* Your task:
An exact copy of the data is needed, but without any of its images.

Collected data
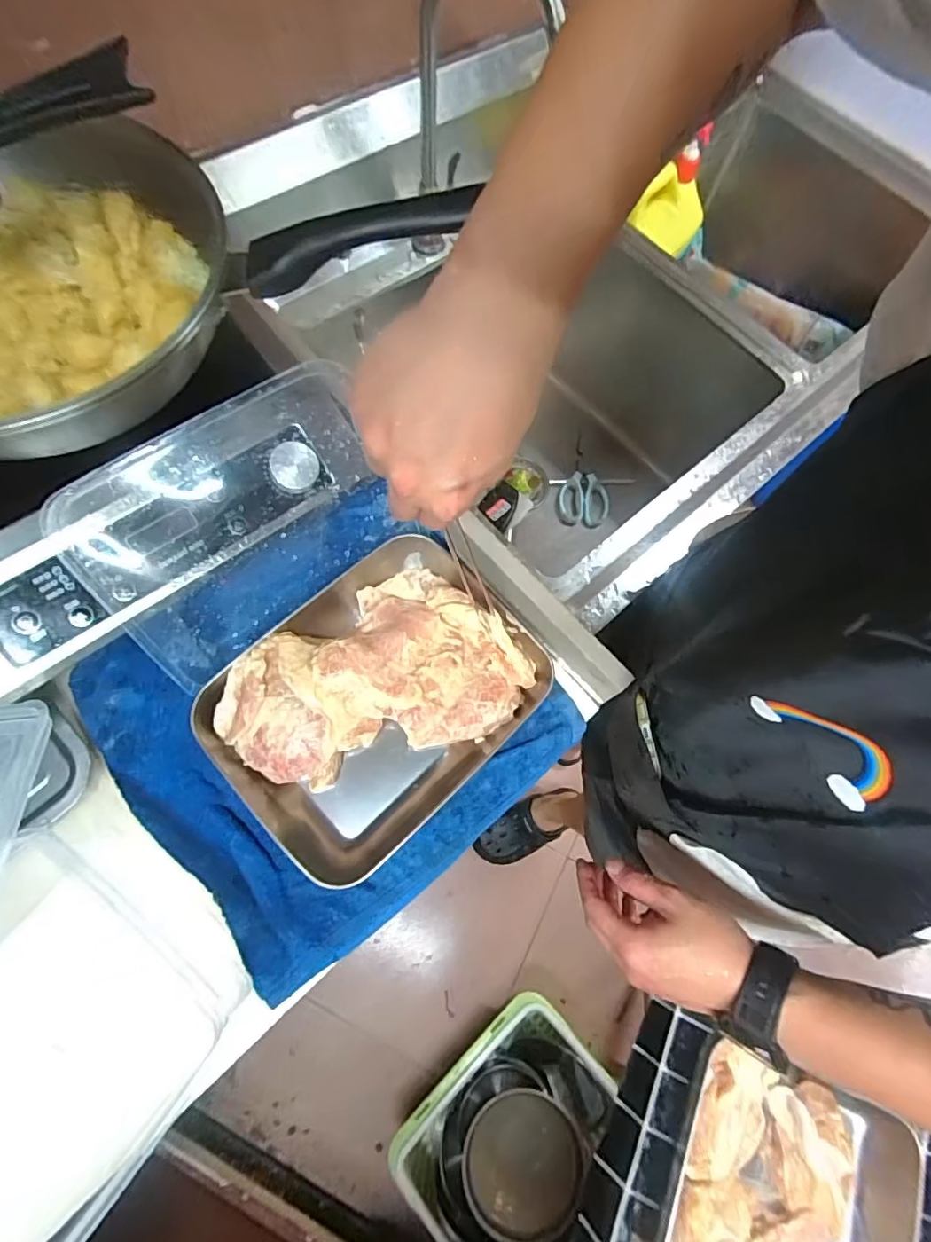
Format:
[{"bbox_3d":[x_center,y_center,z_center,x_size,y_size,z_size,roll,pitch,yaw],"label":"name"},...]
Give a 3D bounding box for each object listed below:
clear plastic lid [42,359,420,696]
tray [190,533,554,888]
[{"bbox_3d":[-0.179,-0.081,0.425,0.243,0.018,0.166,-36,119,-10],"label":"clear plastic lid"},{"bbox_3d":[-0.071,0.060,0.440,0.198,0.052,0.260,44,75,12],"label":"tray"}]

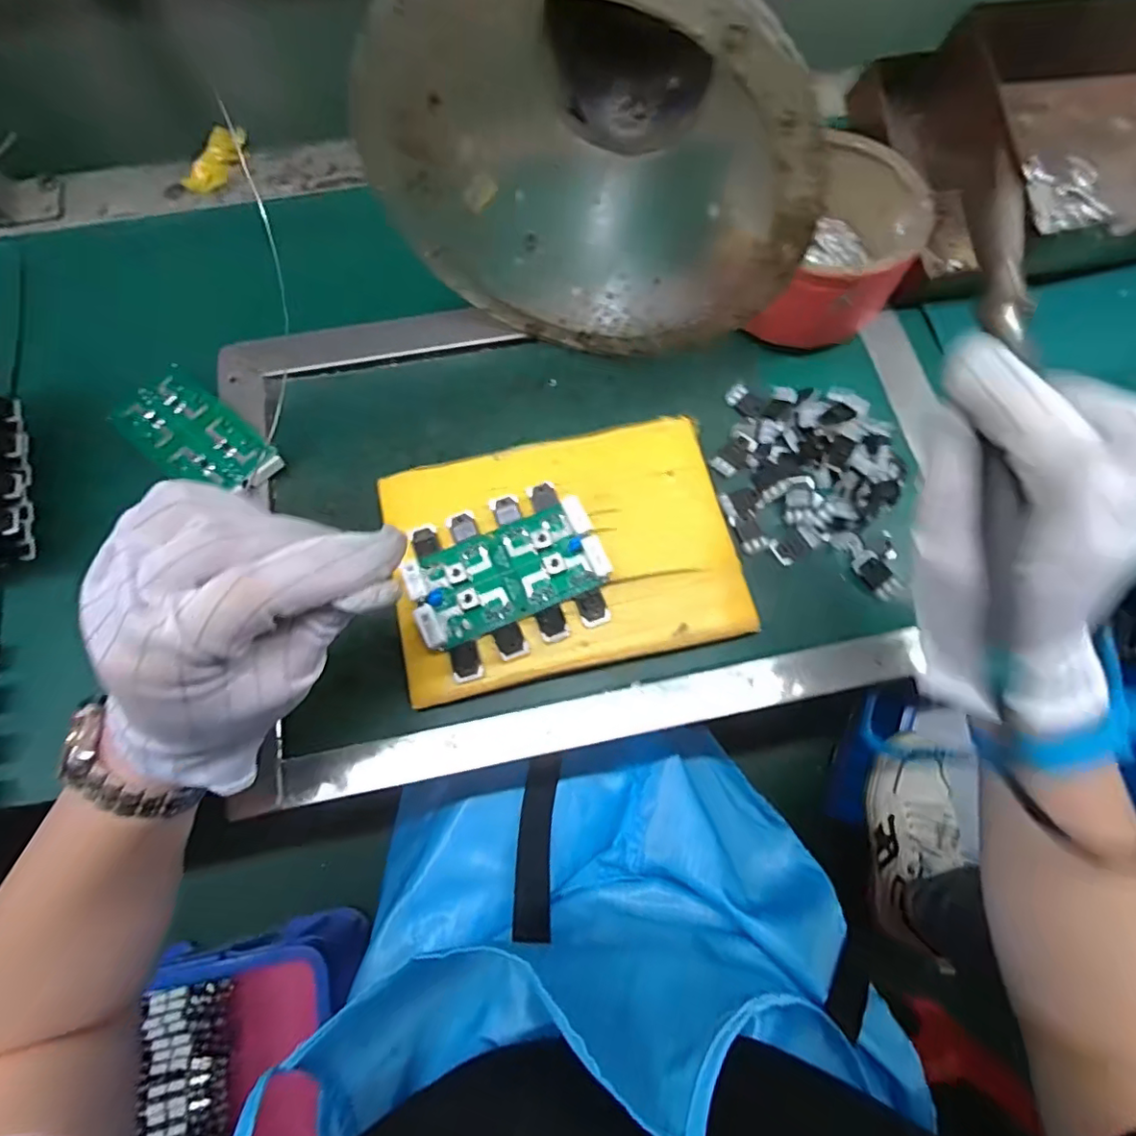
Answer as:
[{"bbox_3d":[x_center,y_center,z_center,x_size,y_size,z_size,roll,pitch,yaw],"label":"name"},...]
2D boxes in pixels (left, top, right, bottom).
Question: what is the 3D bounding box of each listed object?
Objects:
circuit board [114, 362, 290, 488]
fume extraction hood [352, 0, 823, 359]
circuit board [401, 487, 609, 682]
[{"bbox_3d":[-0.230,-0.080,0.354,0.101,0.017,0.055,40,78,10],"label":"circuit board"},{"bbox_3d":[0.025,-0.230,0.301,0.209,0.210,0.142,15,75,3],"label":"fume extraction hood"},{"bbox_3d":[-0.033,0.003,0.318,0.103,0.018,0.086,-23,76,-7],"label":"circuit board"}]

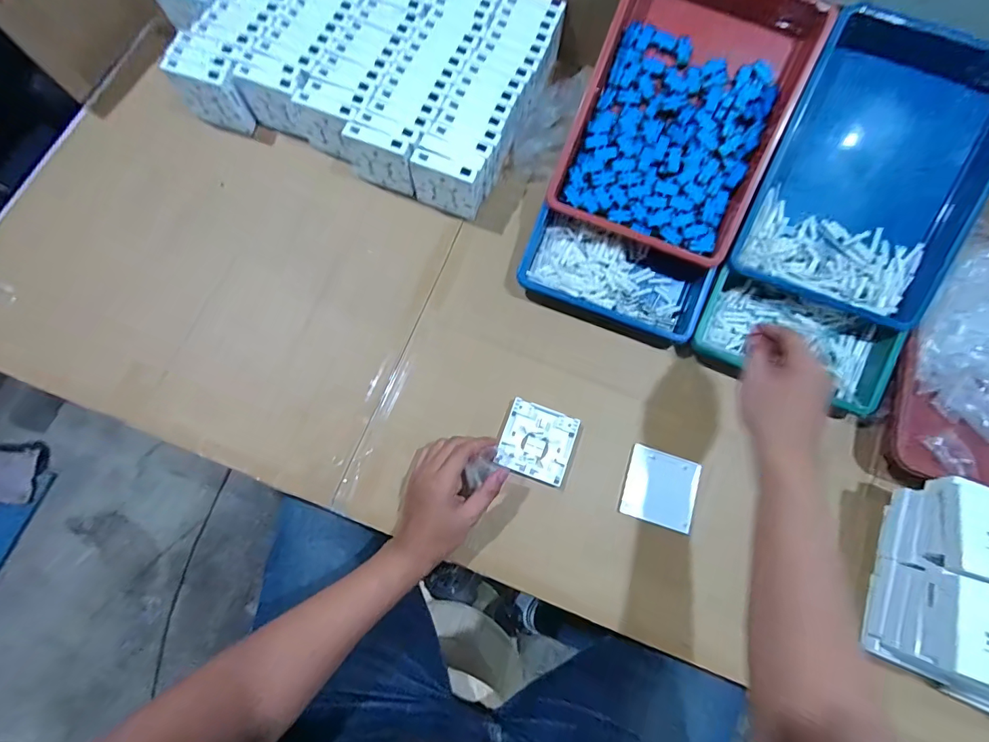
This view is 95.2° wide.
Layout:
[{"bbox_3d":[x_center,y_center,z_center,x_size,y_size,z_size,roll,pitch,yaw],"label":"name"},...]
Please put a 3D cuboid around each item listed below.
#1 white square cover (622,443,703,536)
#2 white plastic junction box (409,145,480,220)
[{"bbox_3d":[0.207,0.145,0.560,0.088,0.010,0.086,17,76,3],"label":"white square cover"},{"bbox_3d":[-0.065,-0.250,0.608,0.088,0.080,0.028,23,76,4],"label":"white plastic junction box"}]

* Final answer:
Format:
[{"bbox_3d":[x_center,y_center,z_center,x_size,y_size,z_size,roll,pitch,yaw],"label":"name"},...]
Give a 3D bounding box for each object listed below:
clear plastic lid [42,359,420,696]
tray [190,533,554,888]
[{"bbox_3d":[-0.179,-0.081,0.425,0.243,0.018,0.166,-36,119,-10],"label":"clear plastic lid"},{"bbox_3d":[-0.071,0.060,0.440,0.198,0.052,0.260,44,75,12],"label":"tray"}]

Answer as:
[{"bbox_3d":[x_center,y_center,z_center,x_size,y_size,z_size,roll,pitch,yaw],"label":"name"},...]
2D boxes in pixels (left, top, right, bottom).
Question: what is the 3D bounding box of each listed object?
Objects:
circuit board [114, 362, 290, 488]
fume extraction hood [352, 0, 823, 359]
circuit board [401, 487, 609, 682]
[{"bbox_3d":[-0.230,-0.080,0.354,0.101,0.017,0.055,40,78,10],"label":"circuit board"},{"bbox_3d":[0.025,-0.230,0.301,0.209,0.210,0.142,15,75,3],"label":"fume extraction hood"},{"bbox_3d":[-0.033,0.003,0.318,0.103,0.018,0.086,-23,76,-7],"label":"circuit board"}]

This view is 95.2° wide.
Layout:
[{"bbox_3d":[x_center,y_center,z_center,x_size,y_size,z_size,roll,pitch,yaw],"label":"name"},...]
Please put a 3D cuboid around each item listed below.
#1 white square cover (622,443,703,536)
#2 white plastic junction box (409,145,480,220)
[{"bbox_3d":[0.207,0.145,0.560,0.088,0.010,0.086,17,76,3],"label":"white square cover"},{"bbox_3d":[-0.065,-0.250,0.608,0.088,0.080,0.028,23,76,4],"label":"white plastic junction box"}]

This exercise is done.